Now that I’m about a month into living in San Francisco, I’ve begun to realize the things I’ve been doing that aren’t sustainable. My job, for instance. Waking up at 4am every other day and on the weekends, it’s not working. I’m exhausted, sick, and never have time to study.
My education, I’m realizing, is my ticket out of having to live like this. Granted I don’t accumulate student debt, I will be able to do so much more with my life. Sacrificing my education over a minimum wage, high stress job isn’t worth it in the end.
I’ve also noticed some fundamental differences between T and I – they aren’t necessarily bad, but these differences are posing questions for myself. Of course, all these questions are hypothetical and I can’t actually answer any of them..
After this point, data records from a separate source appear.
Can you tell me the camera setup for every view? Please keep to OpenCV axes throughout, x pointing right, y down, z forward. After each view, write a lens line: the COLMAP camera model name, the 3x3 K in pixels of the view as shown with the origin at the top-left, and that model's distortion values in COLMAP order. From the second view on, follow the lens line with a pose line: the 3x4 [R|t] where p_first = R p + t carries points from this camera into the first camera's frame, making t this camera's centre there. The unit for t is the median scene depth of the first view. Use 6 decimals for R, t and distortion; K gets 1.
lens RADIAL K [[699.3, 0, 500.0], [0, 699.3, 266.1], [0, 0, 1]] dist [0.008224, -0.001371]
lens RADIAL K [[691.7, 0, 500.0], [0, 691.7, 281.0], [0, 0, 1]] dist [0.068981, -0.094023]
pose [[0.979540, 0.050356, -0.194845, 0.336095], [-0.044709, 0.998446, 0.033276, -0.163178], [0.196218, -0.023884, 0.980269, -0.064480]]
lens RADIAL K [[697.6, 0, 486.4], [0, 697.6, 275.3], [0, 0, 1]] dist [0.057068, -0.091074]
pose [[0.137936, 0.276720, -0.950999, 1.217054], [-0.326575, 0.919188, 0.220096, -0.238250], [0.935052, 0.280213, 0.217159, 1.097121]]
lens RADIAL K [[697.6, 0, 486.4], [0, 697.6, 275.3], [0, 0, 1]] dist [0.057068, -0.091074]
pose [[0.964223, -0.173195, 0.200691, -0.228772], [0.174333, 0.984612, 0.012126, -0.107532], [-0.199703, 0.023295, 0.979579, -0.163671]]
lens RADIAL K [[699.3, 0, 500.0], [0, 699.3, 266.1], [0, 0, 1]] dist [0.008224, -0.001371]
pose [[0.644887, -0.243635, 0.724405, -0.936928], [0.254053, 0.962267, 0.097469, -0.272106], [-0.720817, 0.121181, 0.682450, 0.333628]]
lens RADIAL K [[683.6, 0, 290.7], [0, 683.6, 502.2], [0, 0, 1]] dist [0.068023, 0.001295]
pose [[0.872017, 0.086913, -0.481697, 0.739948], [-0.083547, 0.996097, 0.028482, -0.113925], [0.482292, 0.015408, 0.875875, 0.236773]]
He was raised in a community where houses average 1.5 million dollars in cost, where they might not seem incredibly ‘nice’, but their location makes them desirable. He goes to a private school that costs more than what I make in a year for tuition. We come from very different social classes- I’ve always have to work for what I wanted. Always had to sweat and grind for the things that I needed. My life isn’t cushiony or soft, it’s not positive unless I put the effort in for it to be. And he’s got an espresso machine in his kitchen. His own room, with a sofa and TV in it.
Yesterday I got to talking about some issues I have with my mom, and he mentioned knowing it was selfish, but said he got overwhelmed when I talked to him about my issues. He was doing homework and helping some friends out, but I’m wondering if he doesn’t have the emotional maturity for the kind of relationship I’d like.
Of course, he is a young guy, so maybe he’ll mature into that kid of person.. but I can’t expect that. If this is who he is, can I make it work? Is it a relationship that is right for me to cultivate? He’s very loving, and remembers just about everything I say. But he’s also a little bit power hungry.
But he gives me emotional satisfaction when we’re together. He’s easy going for the most part. But something feels off sometimes. The sex isn’t mind blowing, but it’s decent. Best sex I’ve had in awhile. He’s not afraid of taking things slowly every once in awhile.. but still something seems off, I can’t get away from it.